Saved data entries
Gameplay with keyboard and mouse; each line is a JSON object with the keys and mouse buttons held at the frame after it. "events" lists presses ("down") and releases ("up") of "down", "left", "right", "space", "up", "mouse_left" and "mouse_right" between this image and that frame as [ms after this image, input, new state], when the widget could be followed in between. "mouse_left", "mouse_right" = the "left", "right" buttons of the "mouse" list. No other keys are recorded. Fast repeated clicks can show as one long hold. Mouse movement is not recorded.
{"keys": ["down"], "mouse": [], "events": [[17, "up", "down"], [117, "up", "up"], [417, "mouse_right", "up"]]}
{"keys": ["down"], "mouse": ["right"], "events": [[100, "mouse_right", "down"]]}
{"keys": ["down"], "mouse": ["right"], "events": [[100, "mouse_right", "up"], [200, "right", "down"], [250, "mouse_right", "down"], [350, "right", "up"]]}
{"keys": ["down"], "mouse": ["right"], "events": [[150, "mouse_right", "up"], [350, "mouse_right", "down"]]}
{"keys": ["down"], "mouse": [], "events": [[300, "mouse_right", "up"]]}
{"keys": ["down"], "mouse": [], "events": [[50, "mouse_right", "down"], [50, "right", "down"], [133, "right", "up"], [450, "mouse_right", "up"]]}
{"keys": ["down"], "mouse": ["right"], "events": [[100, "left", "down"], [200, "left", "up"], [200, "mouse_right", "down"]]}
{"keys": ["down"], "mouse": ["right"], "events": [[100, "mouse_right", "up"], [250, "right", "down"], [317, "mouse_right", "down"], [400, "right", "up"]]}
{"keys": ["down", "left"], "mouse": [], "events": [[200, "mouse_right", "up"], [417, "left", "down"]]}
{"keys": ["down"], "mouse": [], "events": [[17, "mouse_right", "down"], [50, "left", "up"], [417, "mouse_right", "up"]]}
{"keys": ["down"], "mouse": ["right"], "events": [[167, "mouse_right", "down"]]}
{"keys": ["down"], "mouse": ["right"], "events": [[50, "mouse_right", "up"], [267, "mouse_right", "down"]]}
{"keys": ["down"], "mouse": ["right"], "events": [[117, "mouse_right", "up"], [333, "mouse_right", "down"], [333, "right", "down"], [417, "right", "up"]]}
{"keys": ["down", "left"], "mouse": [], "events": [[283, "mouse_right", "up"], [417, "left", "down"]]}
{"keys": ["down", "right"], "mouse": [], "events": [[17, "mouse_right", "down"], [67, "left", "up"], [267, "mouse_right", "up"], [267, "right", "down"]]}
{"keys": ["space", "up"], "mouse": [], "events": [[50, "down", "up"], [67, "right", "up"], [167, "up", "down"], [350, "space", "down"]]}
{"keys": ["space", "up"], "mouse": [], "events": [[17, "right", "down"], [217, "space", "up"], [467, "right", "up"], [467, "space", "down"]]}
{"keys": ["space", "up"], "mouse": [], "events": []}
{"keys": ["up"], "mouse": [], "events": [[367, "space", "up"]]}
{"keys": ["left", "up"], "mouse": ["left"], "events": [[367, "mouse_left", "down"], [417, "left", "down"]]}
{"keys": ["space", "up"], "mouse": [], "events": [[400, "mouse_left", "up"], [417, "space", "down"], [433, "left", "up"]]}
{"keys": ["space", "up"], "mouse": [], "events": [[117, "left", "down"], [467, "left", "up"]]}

-- Exercise objective --
Line by line, reproduce the data exactly as given.

-- Output --
Gameplay with keyboard and mouse; each line is a JSON object with the keys and mouse buttons held at the frame after it. "events" lists presses ("down") and releases ("up") of "down", "left", "right", "space", "up", "mouse_left" and "mouse_right" between this image and that frame as [ms after this image, input, new state], when the widget could be followed in between. "mouse_left", "mouse_right" = the "left", "right" buttons of the "mouse" list. No other keys are recorded. Fast repeated clicks can show as one long hold. Mouse movement is not recorded.
{"keys": ["down"], "mouse": [], "events": [[17, "up", "down"], [117, "up", "up"], [417, "mouse_right", "up"]]}
{"keys": ["down"], "mouse": ["right"], "events": [[100, "mouse_right", "down"]]}
{"keys": ["down"], "mouse": ["right"], "events": [[100, "mouse_right", "up"], [200, "right", "down"], [250, "mouse_right", "down"], [350, "right", "up"]]}
{"keys": ["down"], "mouse": ["right"], "events": [[150, "mouse_right", "up"], [350, "mouse_right", "down"]]}
{"keys": ["down"], "mouse": [], "events": [[300, "mouse_right", "up"]]}
{"keys": ["down"], "mouse": [], "events": [[50, "mouse_right", "down"], [50, "right", "down"], [133, "right", "up"], [450, "mouse_right", "up"]]}
{"keys": ["down"], "mouse": ["right"], "events": [[100, "left", "down"], [200, "left", "up"], [200, "mouse_right", "down"]]}
{"keys": ["down"], "mouse": ["right"], "events": [[100, "mouse_right", "up"], [250, "right", "down"], [317, "mouse_right", "down"], [400, "right", "up"]]}
{"keys": ["down", "left"], "mouse": [], "events": [[200, "mouse_right", "up"], [417, "left", "down"]]}
{"keys": ["down"], "mouse": [], "events": [[17, "mouse_right", "down"], [50, "left", "up"], [417, "mouse_right", "up"]]}
{"keys": ["down"], "mouse": ["right"], "events": [[167, "mouse_right", "down"]]}
{"keys": ["down"], "mouse": ["right"], "events": [[50, "mouse_right", "up"], [267, "mouse_right", "down"]]}
{"keys": ["down"], "mouse": ["right"], "events": [[117, "mouse_right", "up"], [333, "mouse_right", "down"], [333, "right", "down"], [417, "right", "up"]]}
{"keys": ["down", "left"], "mouse": [], "events": [[283, "mouse_right", "up"], [417, "left", "down"]]}
{"keys": ["down", "right"], "mouse": [], "events": [[17, "mouse_right", "down"], [67, "left", "up"], [267, "mouse_right", "up"], [267, "right", "down"]]}
{"keys": ["space", "up"], "mouse": [], "events": [[50, "down", "up"], [67, "right", "up"], [167, "up", "down"], [350, "space", "down"]]}
{"keys": ["space", "up"], "mouse": [], "events": [[17, "right", "down"], [217, "space", "up"], [467, "right", "up"], [467, "space", "down"]]}
{"keys": ["space", "up"], "mouse": [], "events": []}
{"keys": ["up"], "mouse": [], "events": [[367, "space", "up"]]}
{"keys": ["left", "up"], "mouse": ["left"], "events": [[367, "mouse_left", "down"], [417, "left", "down"]]}
{"keys": ["space", "up"], "mouse": [], "events": [[400, "mouse_left", "up"], [417, "space", "down"], [433, "left", "up"]]}
{"keys": ["space", "up"], "mouse": [], "events": [[117, "left", "down"], [467, "left", "up"]]}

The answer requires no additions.